- Task instructions: Retype the data exactly, skipping any picture in it.

Dataset entries:

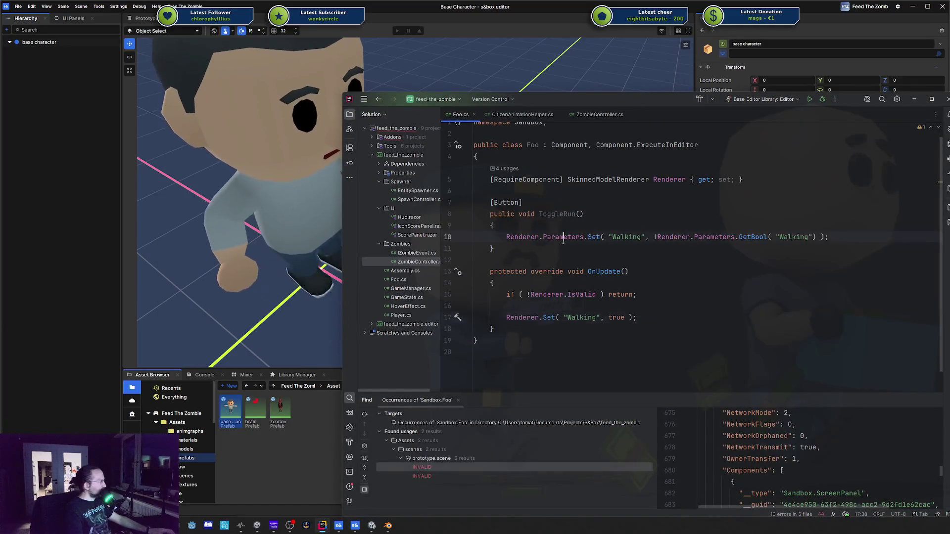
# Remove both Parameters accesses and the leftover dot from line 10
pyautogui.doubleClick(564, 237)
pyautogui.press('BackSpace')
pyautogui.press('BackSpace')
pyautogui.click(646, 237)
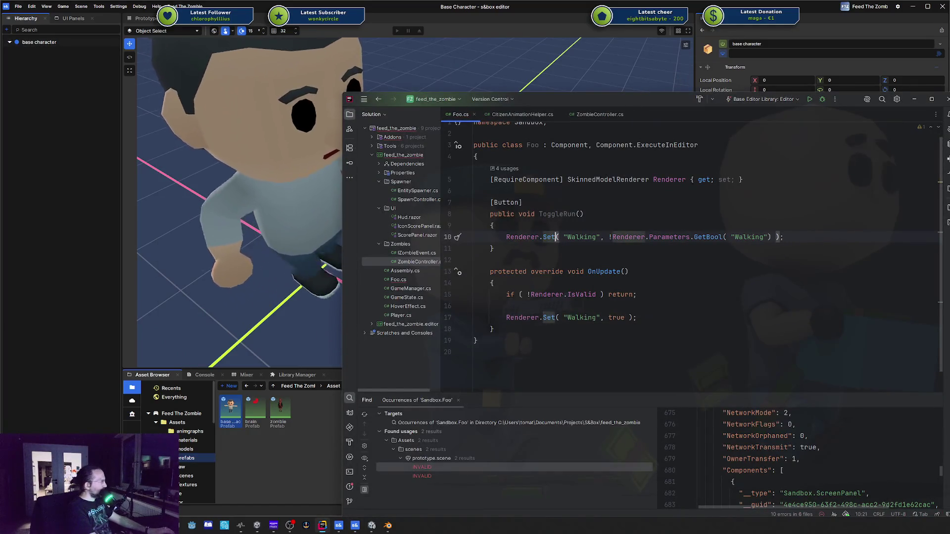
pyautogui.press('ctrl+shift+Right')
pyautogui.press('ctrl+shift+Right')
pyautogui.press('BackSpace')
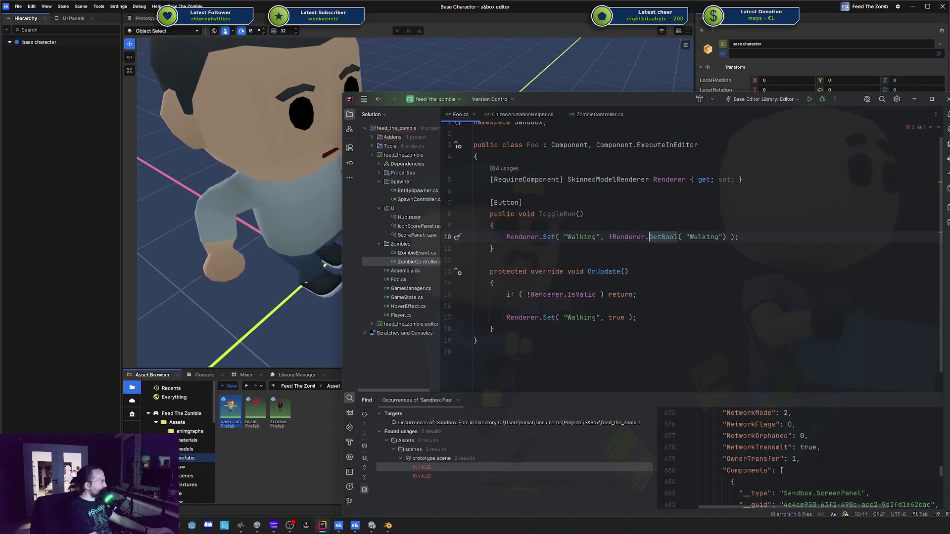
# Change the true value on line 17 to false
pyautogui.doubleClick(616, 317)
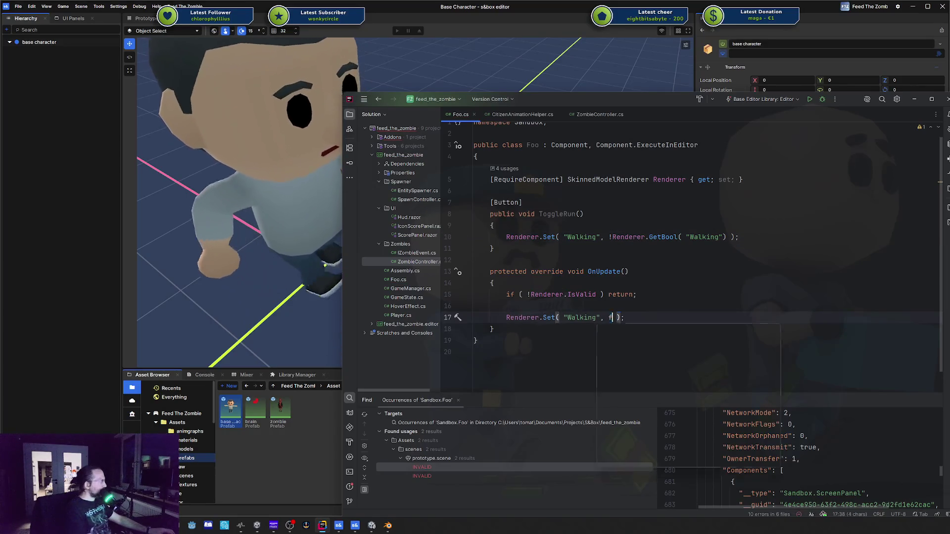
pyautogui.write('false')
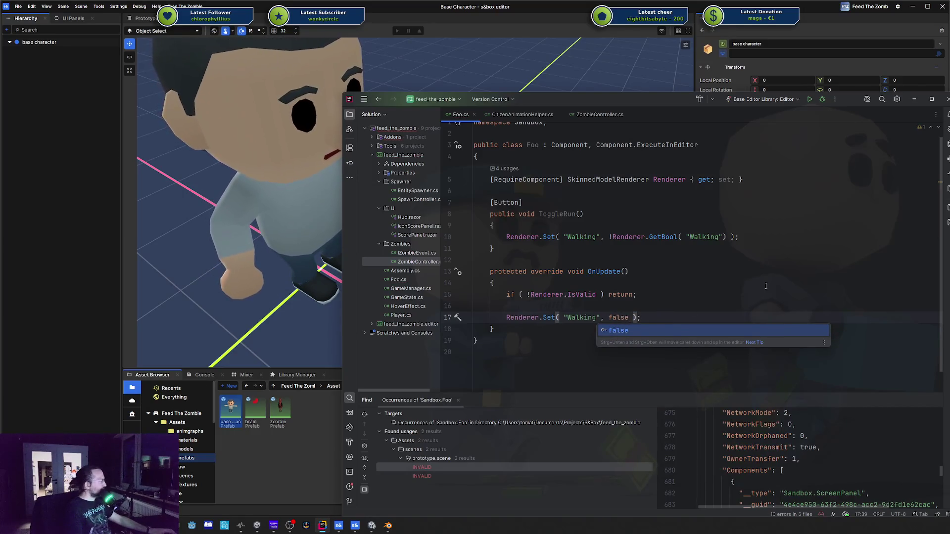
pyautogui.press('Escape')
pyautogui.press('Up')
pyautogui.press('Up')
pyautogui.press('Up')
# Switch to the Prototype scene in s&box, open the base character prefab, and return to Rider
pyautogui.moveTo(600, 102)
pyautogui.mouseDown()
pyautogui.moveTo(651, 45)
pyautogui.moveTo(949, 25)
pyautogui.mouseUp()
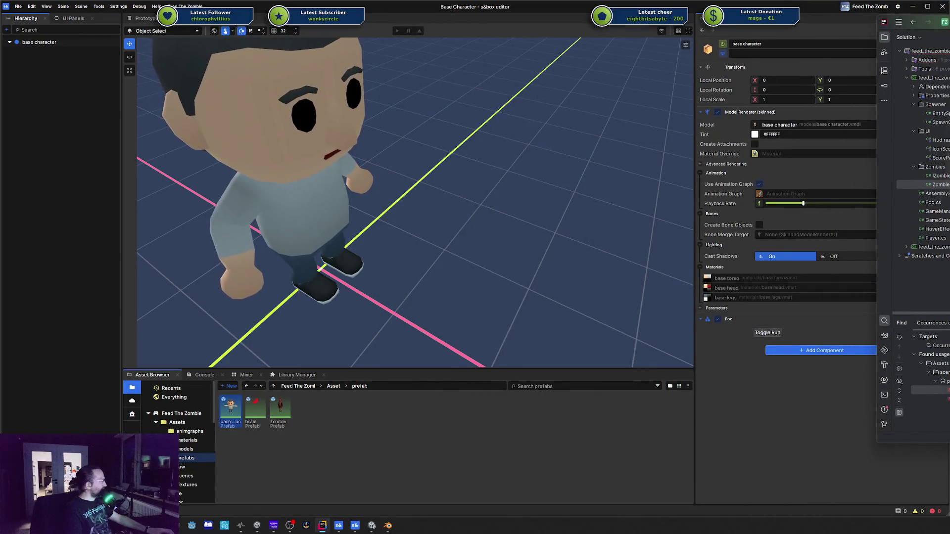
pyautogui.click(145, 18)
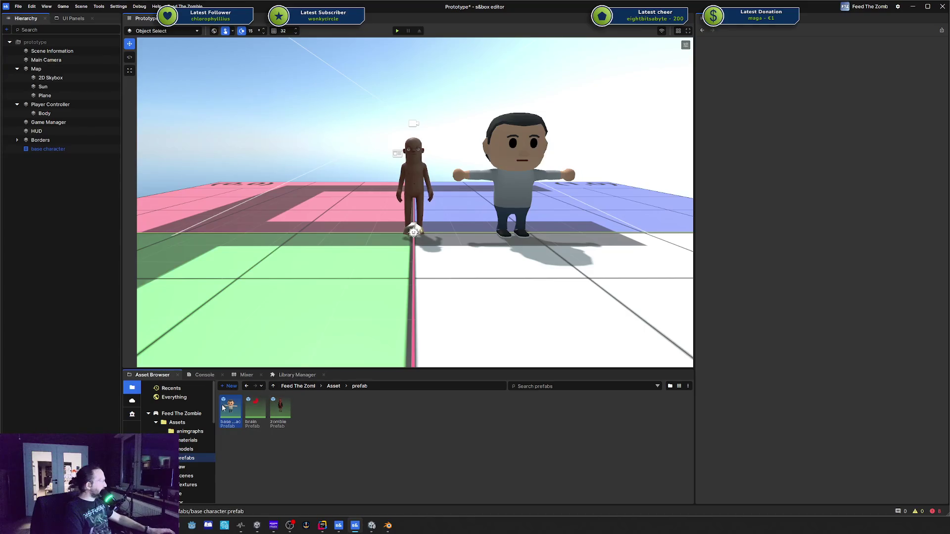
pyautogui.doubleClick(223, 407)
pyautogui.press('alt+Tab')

- Expected output:
# Remove both Parameters accesses and the leftover dot from line 10
pyautogui.doubleClick(564, 237)
pyautogui.press('BackSpace')
pyautogui.press('BackSpace')
pyautogui.click(646, 237)
pyautogui.press('ctrl+shift+Right')
pyautogui.press('ctrl+shift+Right')
pyautogui.press('BackSpace')
# Change the true value on line 17 to false
pyautogui.doubleClick(616, 317)
pyautogui.write('false')
pyautogui.press('Escape')
pyautogui.press('Up')
pyautogui.press('Up')
pyautogui.press('Up')
# Switch to the Prototype scene in s&box, open the base character prefab, and return to Rider
pyautogui.moveTo(600, 102)
pyautogui.mouseDown()
pyautogui.moveTo(651, 45)
pyautogui.moveTo(949, 25)
pyautogui.mouseUp()
pyautogui.click(145, 18)
pyautogui.doubleClick(223, 407)
pyautogui.press('alt+Tab')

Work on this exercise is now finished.